_Ausgangstext_
=====

Nach einer Dreiviertelstunde verlasse ich
Someda wieder und mache mich auf den Heimweg ins Hotel.
Die GPS-Koordinaten des Forts sind: N
46.37493, E 011.67415; 1275 m ü.M.
Seit meinem Besuch habe ich natürlich mehr Informationen zur Forte Someda gesammelt.
Das zweigeschossige Werk, auf Deutsch „Sperre Moena“ genannt, wurde zwischen 1897 und 1900 aus Granit-Blocksteinen erbaut; die Decke bestand aus Beton. Es wurde durch einen 12 Meter breiten Drahtverhau und durch Minenfelder geschützt. Zum Tal hin gab es 14 Nahverteidigungsscharten.
Sieben Scheinwerfer, davon drei fest verbaute Acetylenscheinwerfer und vier versenkbare Scheinwerfer, dienten der nächtlichen Ausleuchtung. Es bestand eine Telefonverbindung zur Kaserne in Moena und zum Werk Dossaccio, ca. 9 km Luftlinie südöstlich gelegen.

=====

_Datenbestand_
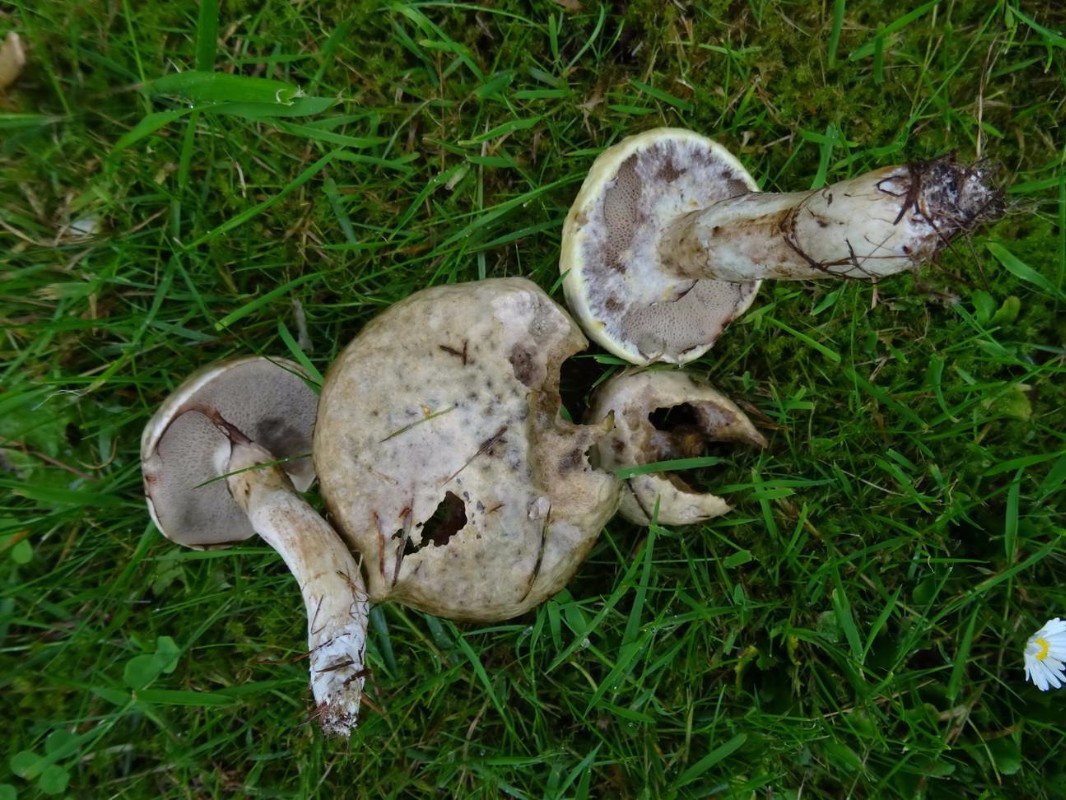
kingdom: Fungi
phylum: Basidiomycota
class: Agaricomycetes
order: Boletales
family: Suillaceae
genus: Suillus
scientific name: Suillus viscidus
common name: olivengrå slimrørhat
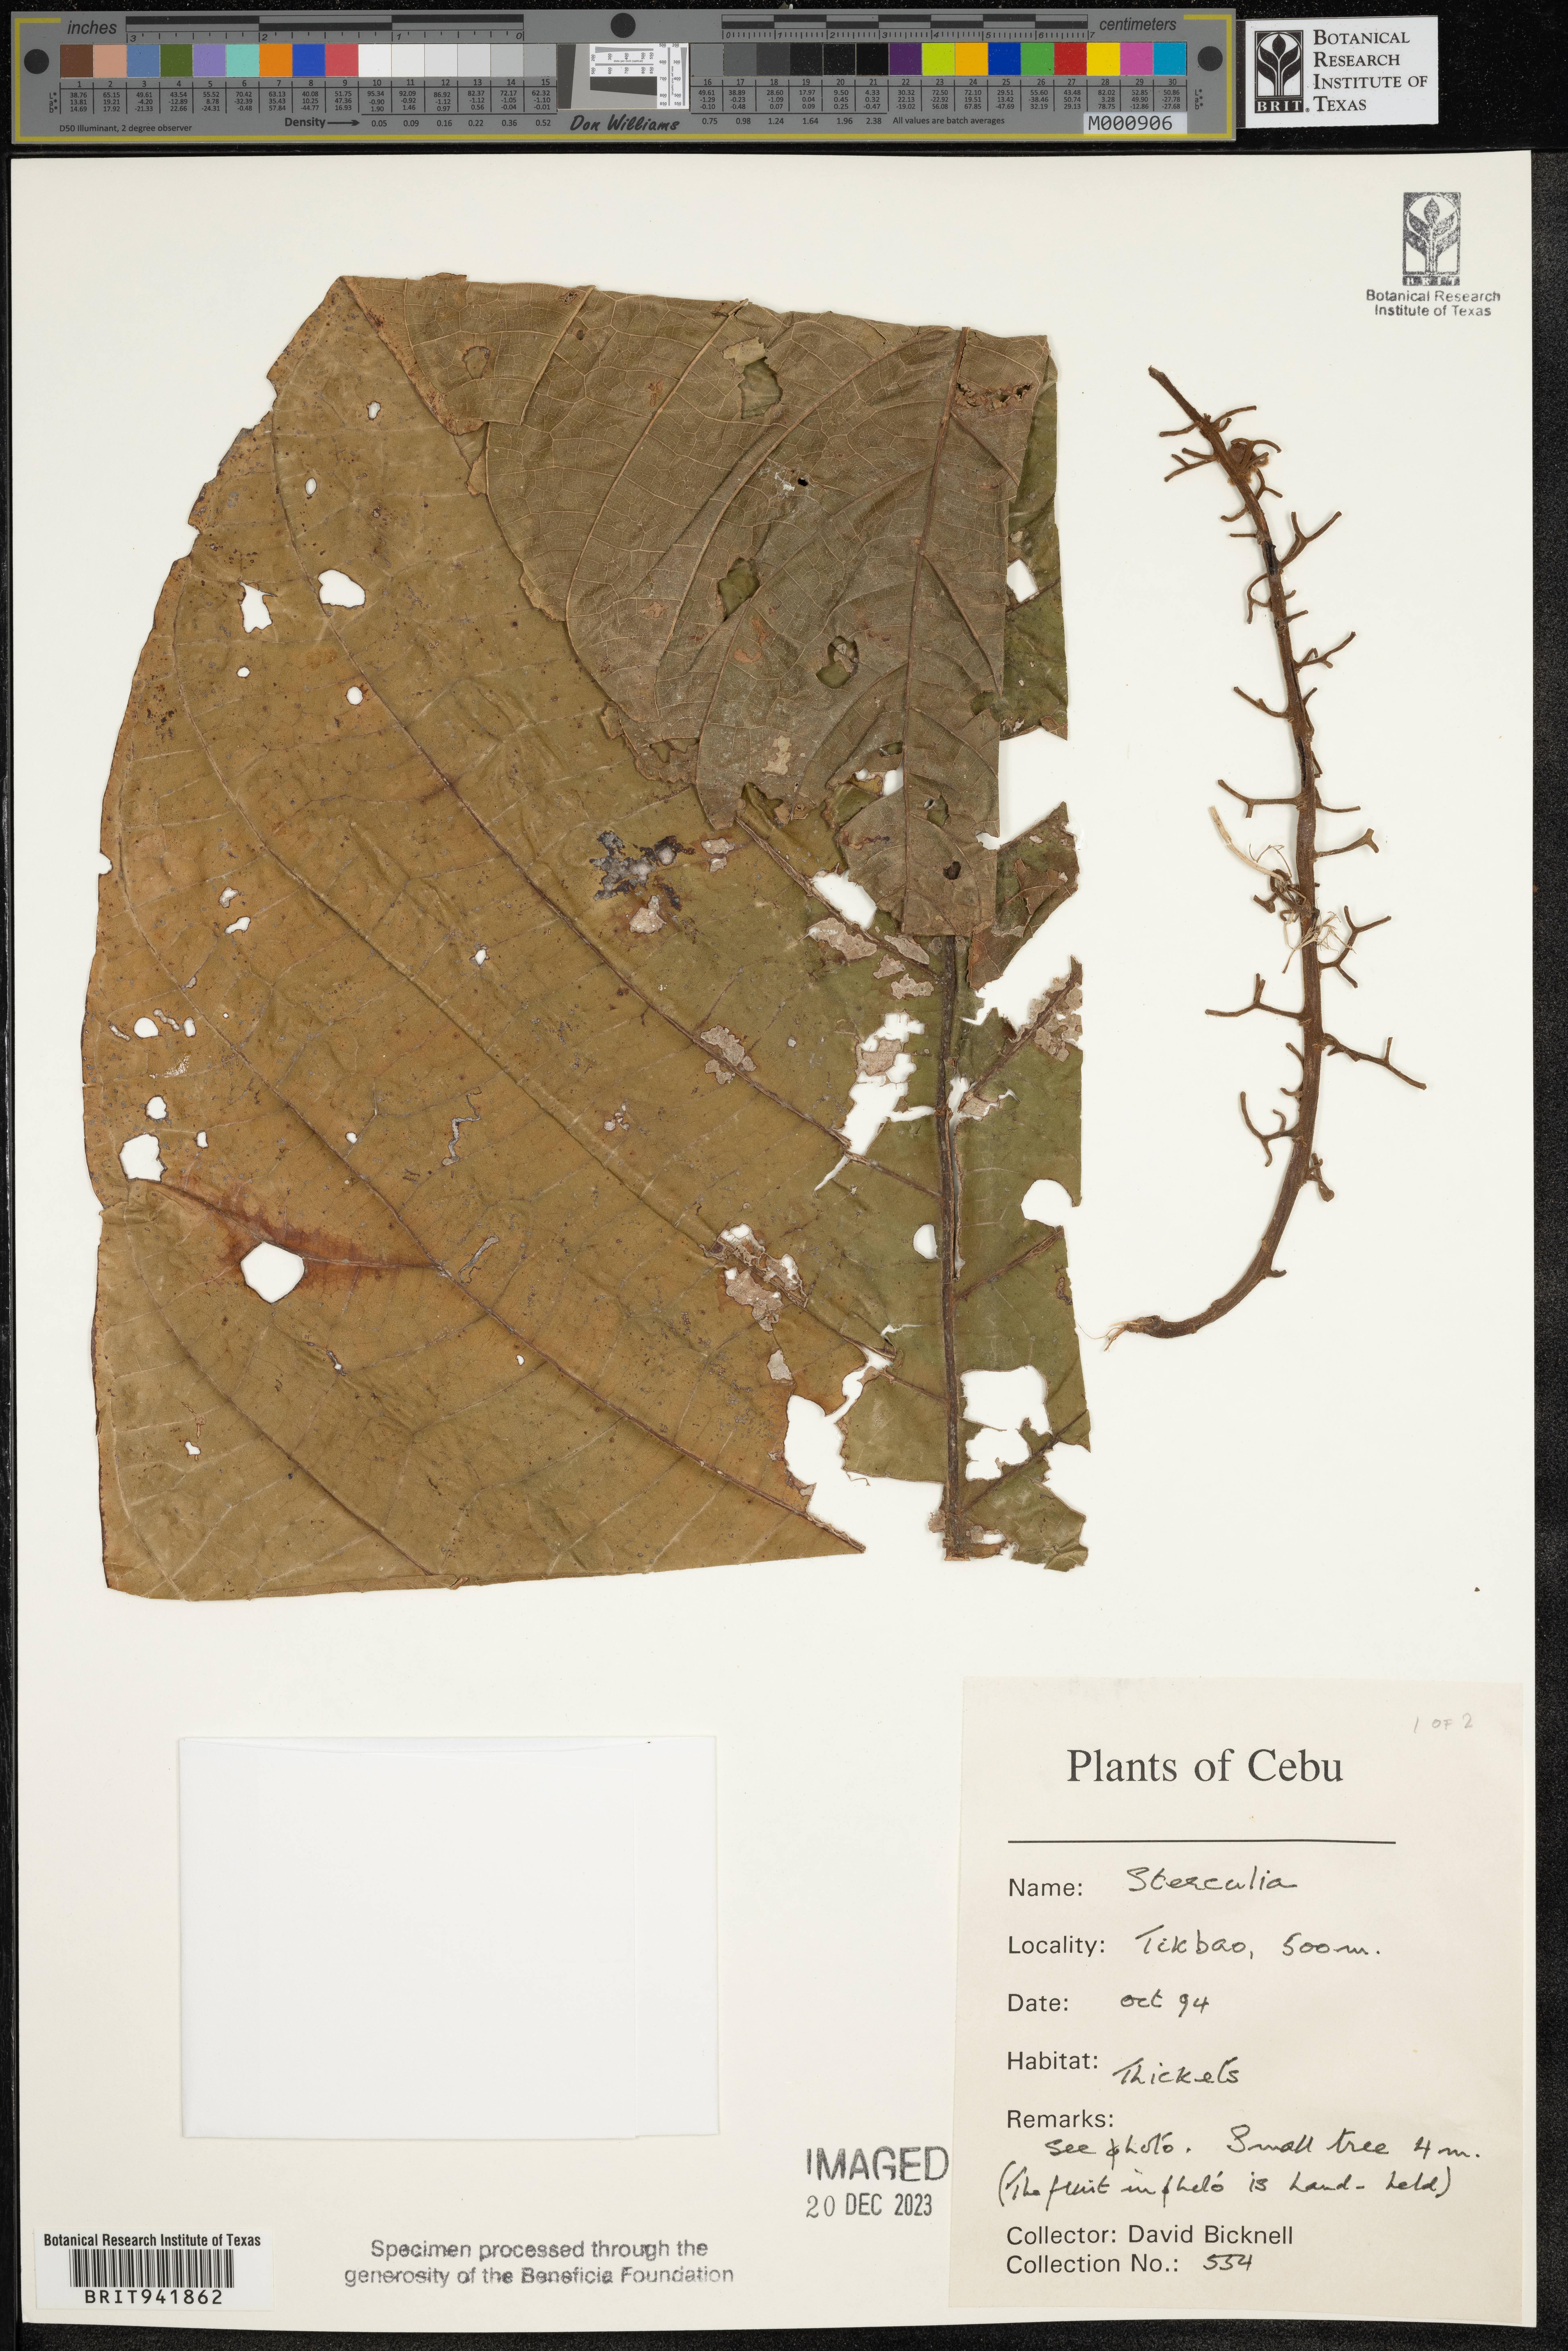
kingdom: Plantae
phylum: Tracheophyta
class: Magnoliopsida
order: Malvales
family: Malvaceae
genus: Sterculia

=====

_Arbeitsauftrag A_
In welchem Zeitraum wurde das Werk laut dem Ausgangstext erbaut?
_Arbeitsauftrag B_
Schreiben Sie den Ausgangstext über die Forte Someda im Anschluss an seinen letzten Satz weiter.

_Lösung A_
Zwischen 1897 und 1900.

_Lösung B_
Die Hauptbewaffnung bestand aus zwei 150 mm Haubitzen Mod. 80 in Drehkuppeln.
Als Sekundärbewaffnung hatte das Werk zwei 120 mm Kanonen M96 auf Drehlafette in gepanzerten Stellungen, vier Salvator-Dormus-Maschinengewehre M93 und 12 Gewehre auf Gewehrlafetten.
Die Besatzung umfasste 4 Offiziere und 146 Mannschaften.
1915 wurde die Sperre als veraltet eingestuft und die Bewaffnung in Feldstellungen am Passo San Pellegrino in Stellung gebracht.
Der italienische Staat, an den die Festung nach dem 1. Weltkrieg gefallen war, legte sie 1927 still und riss sie 1933 teilweise ab. Heute ist sie in Privatbesitz, wird als Lager genutzt und kann definitiv nur von außen besichtigt werden.
Abschließend noch ein Kuriosum. Im Bildarchiv
der Österreichischen Nationalbibliothek bin ich auf ein Foto vom 27.01.1916
gestoßen, das ich mir nicht erklären kann. Es ist untertitelt „Links oben
Eingang in den Schützengraben, rechts unten Eingang in die Kaverne bei Sperre
Moena“.
Wo sich diese Kaverne befindet und wo der
Schützengraben, konnte ich bisher noch nicht herausfinden. Die Struktur im
oberen Teil des Bildes scheint aus Beton zu bestehen und gehört ziemlich sicher
nicht zur Festung. Das zu klären ist ein weiterer Punkt auf meiner
To-Do-Liste.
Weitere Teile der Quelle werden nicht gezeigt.